Lessor's reference to its exhibit 21, consisting of canceled checks totaling $9,092.07, cannot support the verdict of $12,225. Moreover, many of these checks did not relate to damage caused by the lessees. The remaining reference to the transcript, made in support of the contention in the brief that the witness testified the building was damaged in the amount of $20,391.50, does not sustain that contention but reveals only a statement by counsel addressed to the witness that counsel noticed that the amount of the verdict sought was $20,391.50. It is hornbook law, requiring no citation of authority, that neither the pleadings nor the contentions made therein, including the amount of damages alleged and sought to be recovered, is evidence. It is not raised to that level merely by reference made to it, by counsel or by a witness.
While we are loathe to disturb verdicts, we must conclude that the lessor, claiming a multitude of separate items of damage, failed to introduce evidence sufficiently definite to establish a reasonable cost of repair or restoration for any of the items which would authorize the jury to return a verdict for $12,225. Accordingly the judgment must be reversed and a new trial had.

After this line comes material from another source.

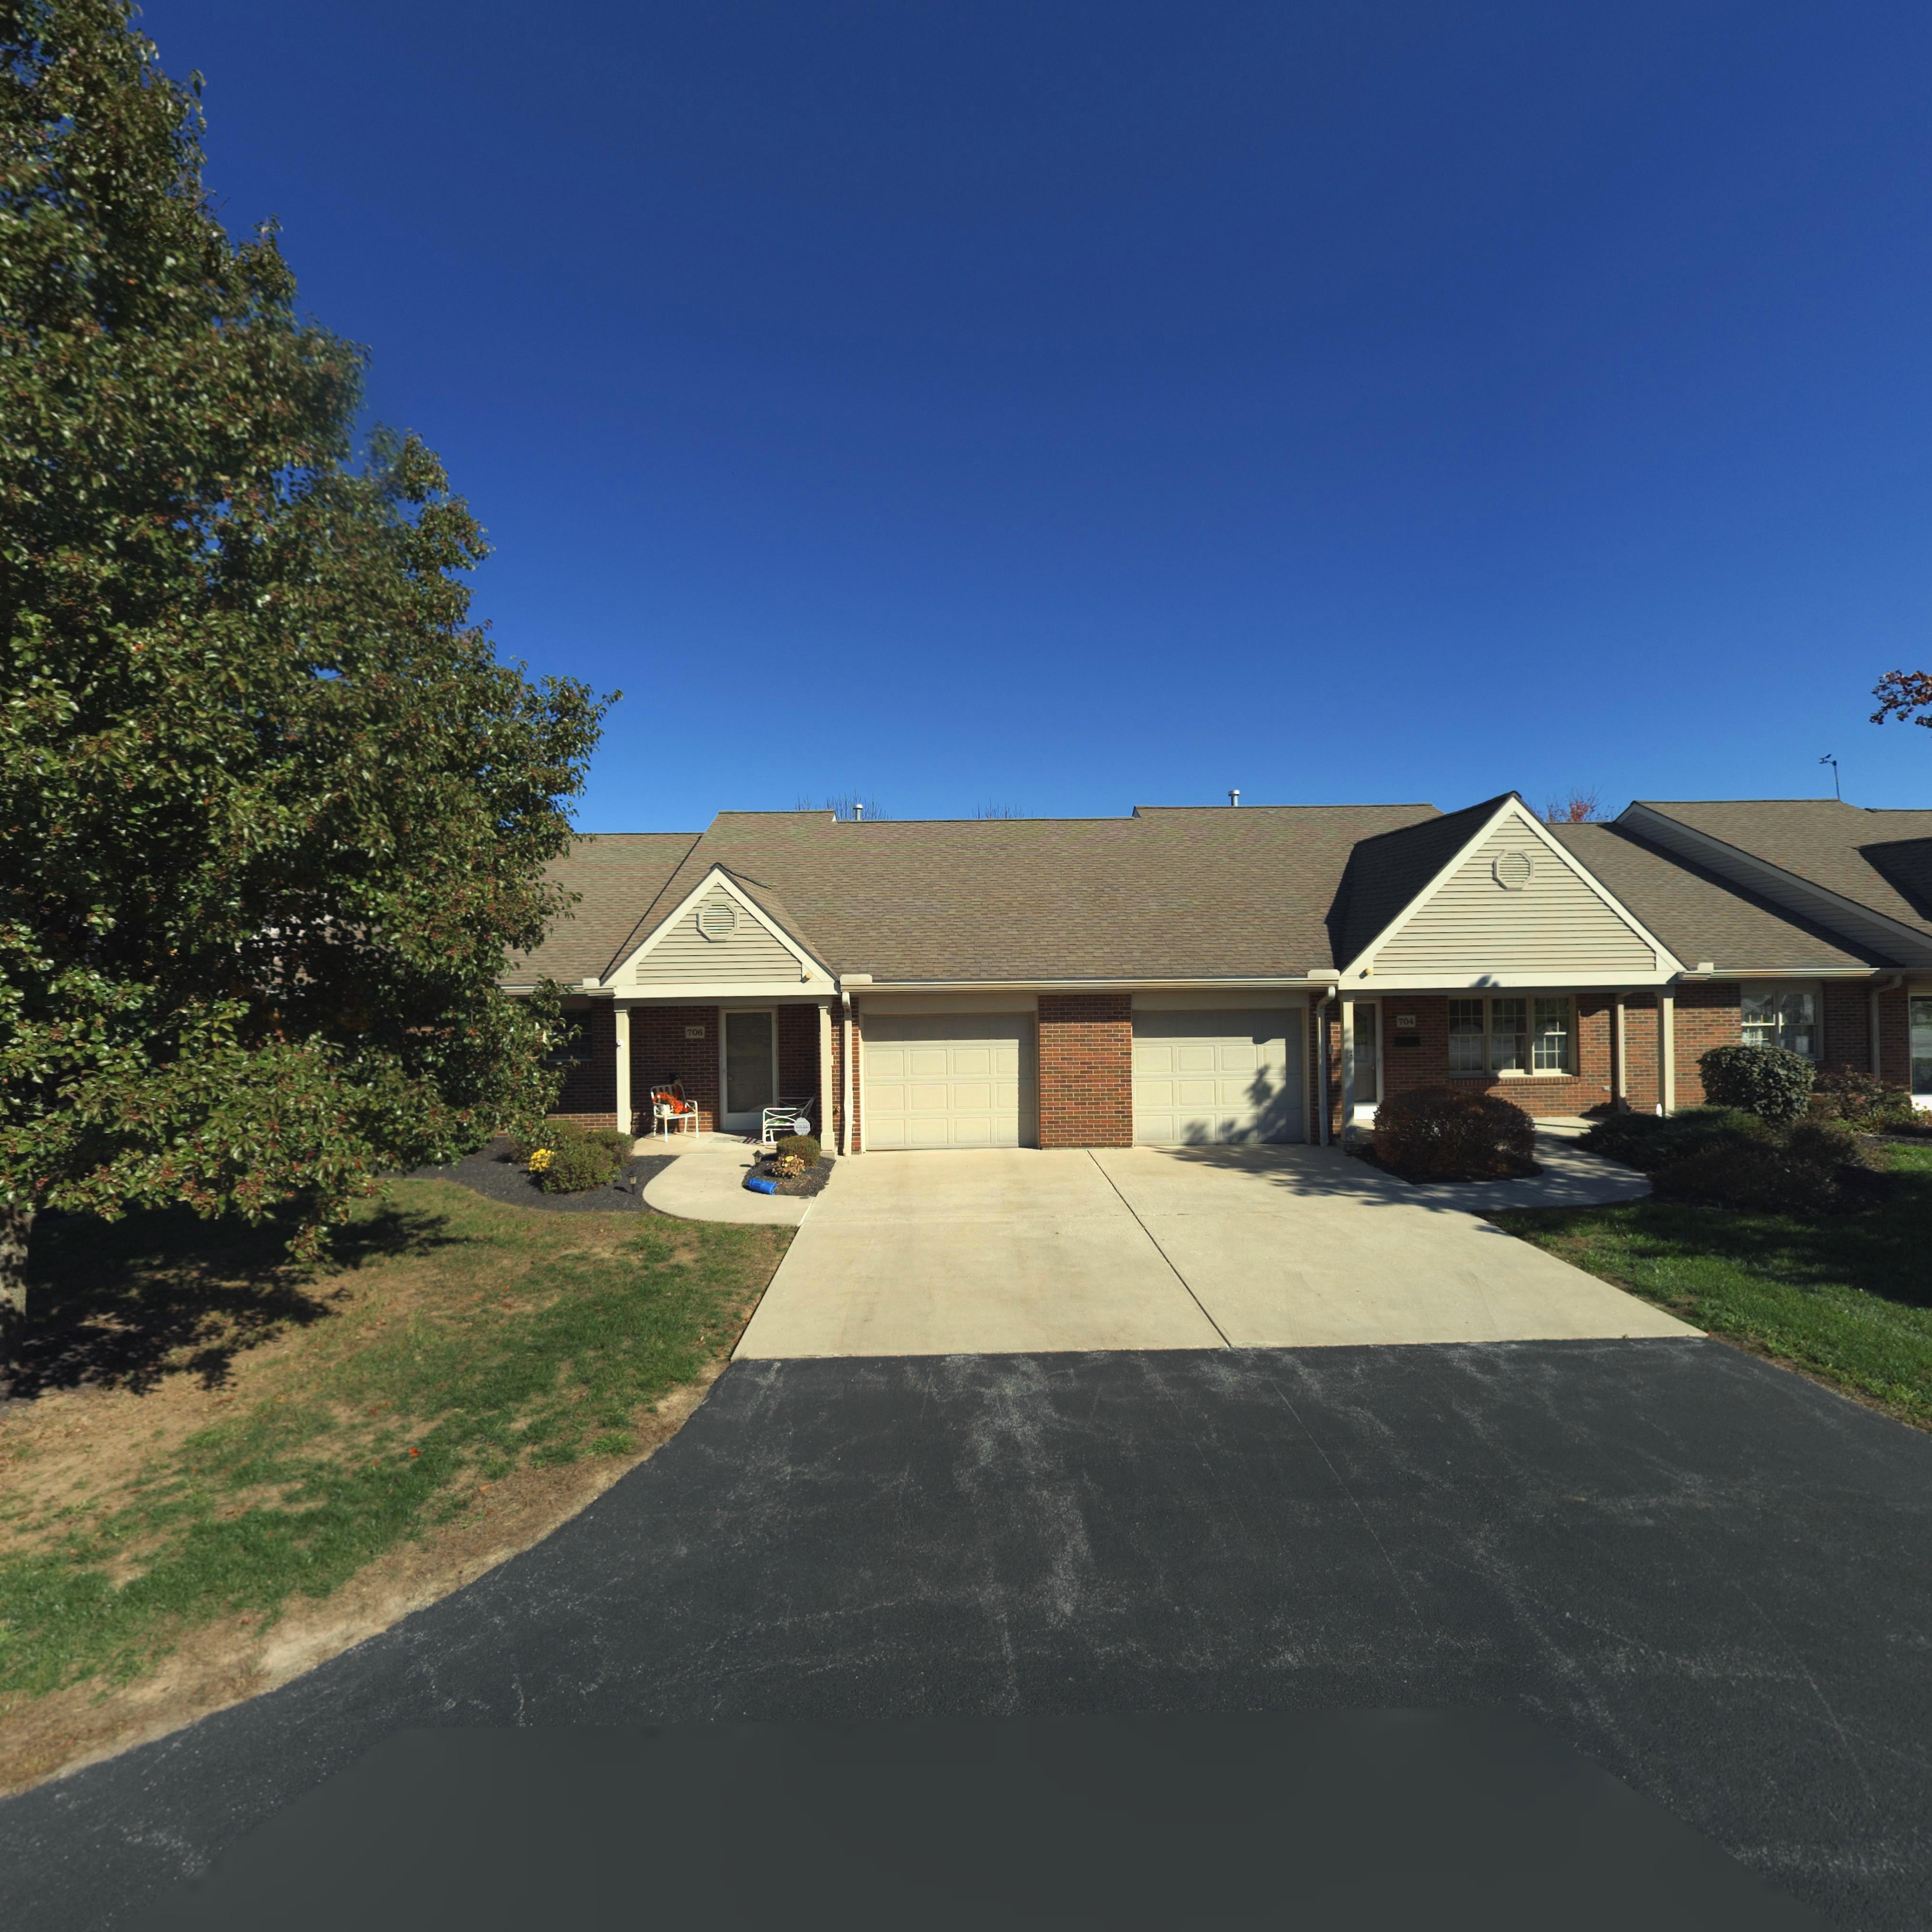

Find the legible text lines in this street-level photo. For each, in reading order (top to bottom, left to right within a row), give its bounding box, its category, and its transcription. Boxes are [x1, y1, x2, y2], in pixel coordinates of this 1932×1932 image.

[1398, 1018, 1414, 1025] StreetNumber: 704
[687, 1028, 703, 1036] StreetNumber: 706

3, 4. Headnotes 3 and 4 require no elaboration.
ON MOTION FOR REHEARING.
In its motion for rehearing, lessor makes references to the transcript where it is contended that evidence can be found specifically detailing amounts of damage sufficient to support the verdict of $12,225. The items pointed out are loss of rent for two and one-half months (while repairs were being made) at $850 per month--$2,125; cutting table--$1,500; general repairs, including painting. roofing, removing nails, tearing down hooks--$9,092.70; tearing off and re-raftering roof--$15,000.
As we pointed out in the main opinion, the evidence as to the roof was not sufficiently definite to establish a reasonable cost of repair or restoration since no allowance was made for replacing an old roof with a new roof, or for the lessor's obligation to maintain it. The reference to the "general repair" evidence of $9,092.07 reveals that the witness was only identifying lessor's exhibit 21, consisting of canceled checks totaling $9,092.07. As we previously noted in regard to this exhibit, it is impossible to tell which of these related to damage caused by the lessee and which did not. As we understand the evidence in regard to the long cutting table (for which appellee claims damages of $1,500), it was cut into four sections because lessee needed more space. This was done by lessor's consent with the understanding that the table would be re-assembled at the termination of the lease, which lessee was in the process of doing when stopped by lessor because the materials being used were of an inferior quality. The evidence shows the original cost of the table to have been $1,015, but there is no evidence as to the cost of properly re-assembling it.
Lessor asserts that we are misconstruing Spacemaker, Inc. v. Borochoff Properties, Inc., 112 Ga. App. 512 (145 SE2d 740)
, under which the complaint was drawn and the case tried, and that the present opinion requires proof of the cost of patching each of hundreds of nail holes, etc., or requires a separate contract for each minute item of damage. Neither opinion so holds. What the Spacemaker case requires is that where, as here, the lessor claims a multitude of separate items of damage, some of which a jury might accept and others that it might reject, they must be furnished sufficient guidelines as to each item or group of similar items in order to arrive at a reasonable cost of repair or restoration for the items they find the lessor entitled to recover. A reading of the entire transcript reveals that this was not accomplished in the instant case.
Judgment adhered to. Jordan, P. J. and Pannell, J., concur.